Zimbabwean President Robert Mugabe attends the second session of the South Africa-Zimbabwe Bi-national Commission last month.

Zimbabwe's sidelined President Robert Mugabe, who has been under house arrest since a military takeover earlier this week, is refusing to step down, creating a potential crisis over his succession.

The military staged what it insists was not a coup, but rather a "bloodless correction," on Wednesday, saying its aim was not to target Mugabe himself, but the "criminals around him who are committing crimes." Several senior officials have been detained in the wake of the army's move, according to the BBC.

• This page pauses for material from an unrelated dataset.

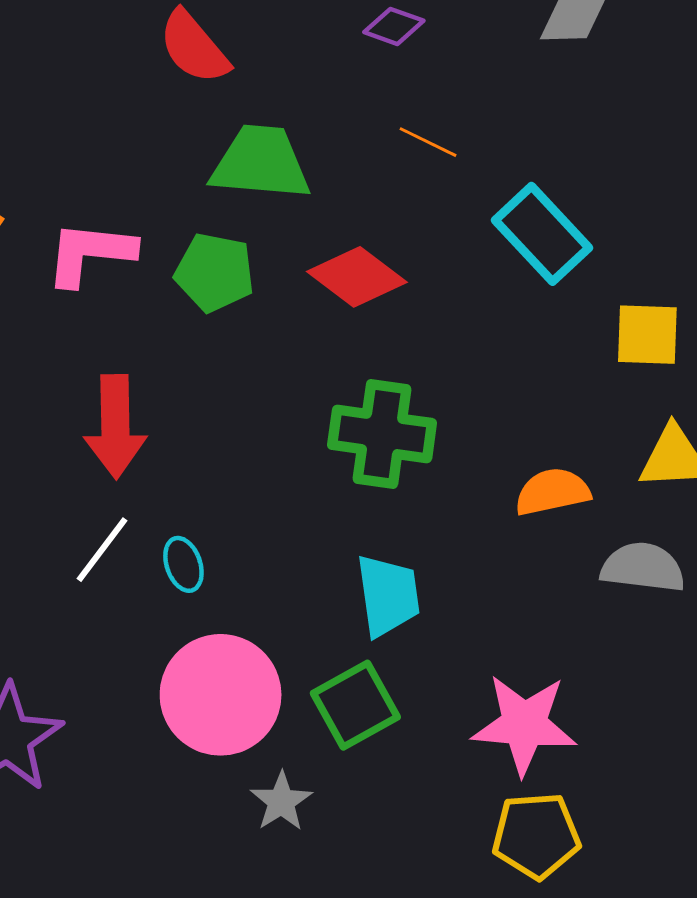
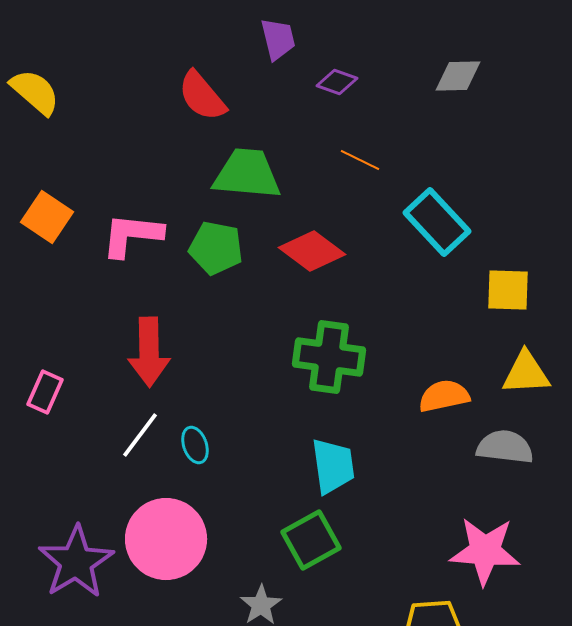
pink circle: (221, 695) -> (166, 539), moved
pink star: (524, 724) -> (485, 551), moved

Even so, negotiations are underway to get Mugabe, who has ruled the former British colony since it gained independence 37 years ago, to voluntarily resign. At 93, he is insisting that he be allowed to serve out his term until elections next year.

But in an indication of how much things have changed in recent days, NPR's Ofeibea Quist-Arcton reports that the ruling ZANU-PF party, long viewed as Mugabe's personal fiefdom, is meeting Friday to work on a draft resolution that could lead to his impeachment next week.

Journalist Jeffrey Barbee tells Morning Edition that in the past few days, Zimbabwe has been "surviving on rumors."

"There's almost no security on the streets. Everything is quiet," he says.

Since his government was toppled, Mugabe has been holed up with his wife, Grace, in his "Blue Roof" compound in the capital, Harare.

Despite his house arrest, Mugabe's motorcade on Thursday was seen leaving his home and proceeding to State House, where he was photographed meeting with military chief Constantino Chiwenga — the man who staged Wednesday's takeover — as well as South African ministers sent to help mediate the crisis.

Later, Mugabe arrived at a university graduation ceremony in Harare to deliver a speech, his first public appearance since the takeover.

The army's takeover came a week after Mugabe sacked Vice President Emmerson Mnangagwa to make room for his wife to assume leadership of the ruling party and the country's presidency.

After his removal, Mnangagwa, 75, who had been locked in an intraparty factional feud with Mugabe, fled to South Africa, where he vowed to challenge the president's authority.